Wednesday, March 6, 2013
In a recent case in Delaware we get an expected but still important decision in Meso Scale Diagnostics. This is just blocking-and-tackling. The question for the court was whether a reverse triangular merger constituted an assignment with respect to the surviving corporation. The court concluded it did not. In doing so, Vice Chancellor Parsons declined to follow a California case (SQL Solutions) that held that a reverse triangular merger resulted in an assignment by operation of law with respect to the surviving corporation:
Delaware courts have refused to hold that a mere change in the legal ownership of a business results in an assignment by operation of law. SQL Solutions, on the other hand, noted California courts have consistently recognized that an assignment or transfer of rights does occur through a change in the legal form of ownership of a business. The SQL Solutions case, however, provides no further explanation for its apparent holding that any change in ownership, including a reverse triangular merger, is an assignment by operation of law. Both stock acquisitions and reverse triangular mergers involve changes in legal ownership, and the law should reflect parallel results. In order to avoid upsetting Delaware‘s well-settled law regarding stock acquisitions, I refuse to adopt the approach espoused in SQL Solutions.

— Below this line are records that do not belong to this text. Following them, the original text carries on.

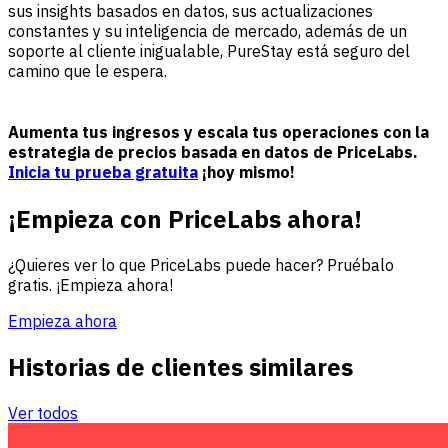
sus insights basados en datos, sus actualizaciones
constantes y su inteligencia de mercado, además de un
soporte al cliente inigualable, PureStay está seguro del
camino que le espera.
Aumenta tus ingresos y escala tus operaciones con la
estrategia de precios basada en datos de PriceLabs.
Inicia tu prueba gratuita
¡hoy mismo!
¡Empieza con PriceLabs ahora!
¿Quieres ver lo que PriceLabs puede hacer? Pruébalo
gratis. ¡Empieza ahora!
Empieza ahora
Historias de clientes similares
Ver todos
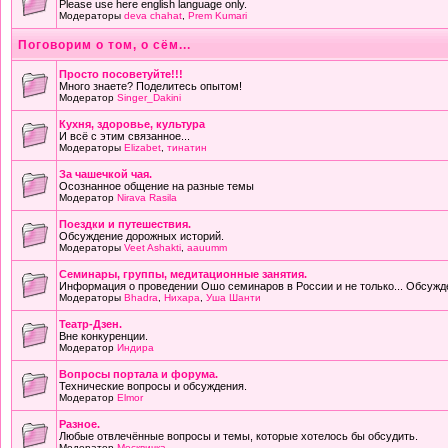
Please use here english language only.
Модераторы
deva chahat
,
Prem Kumari
Поговорим о том, о сём...
Просто посоветуйте!!!
Много знаете? Поделитесь опытом!
Модератор
Singer_Dakini
Кухня, здоровье, культура
И всё с этим связанное...
Модераторы
Elizabet
,
тинатин
За чашечкой чая.
Осознанное общение на разные темы
Модератор
Nirava Rasila
Поездки и путешествия.
Обсуждение дорожных историй.
Модераторы
Veet Ashakti
,
aauumm
Семинары, группы, медитационные занятия.
Информация о проведении Ошо семинаров в России и не только... Обсужд
Модераторы
Bhadra
,
Нихара
,
Уша Шанти
Театр-Дзен.
Вне конкуренции.
Модератор
Индира
Вопросы портала и форума.
Технические вопросы и обсуждения.
Модератор
Elmor
Разное.
Любые отвлечённые вопросы и темы, которые хотелось бы обсудить.
Модератор
Москвичка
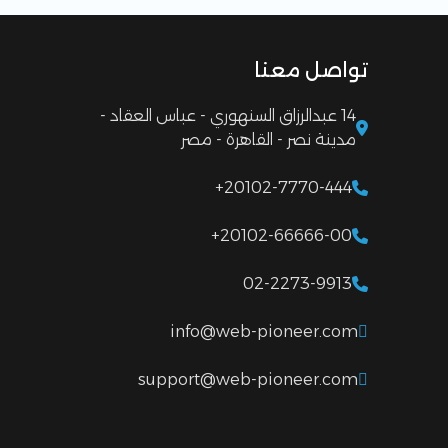
تواصل معنا
14 عبدالرزاق السنهوري - عباس العقاد -
مدينة نصر - القاهرة - مصر
+20102-7770-444
+20102-66666-00
02-2273-9913
info@web-pioneer.com
support@web-pioneer.com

In sum, Meso could have negotiated for a change of control provision. They did not. Instead, they negotiated for a term that prohibits assignments by operation of law or otherwise. Roche has provided a reasonable interpretation of Section 5.08 that is consistent with the general understanding that a reverse triangular merger is not an assignment by operation of law.
Another reason why the triangular merger structure remains the go-to structure for dealmakers.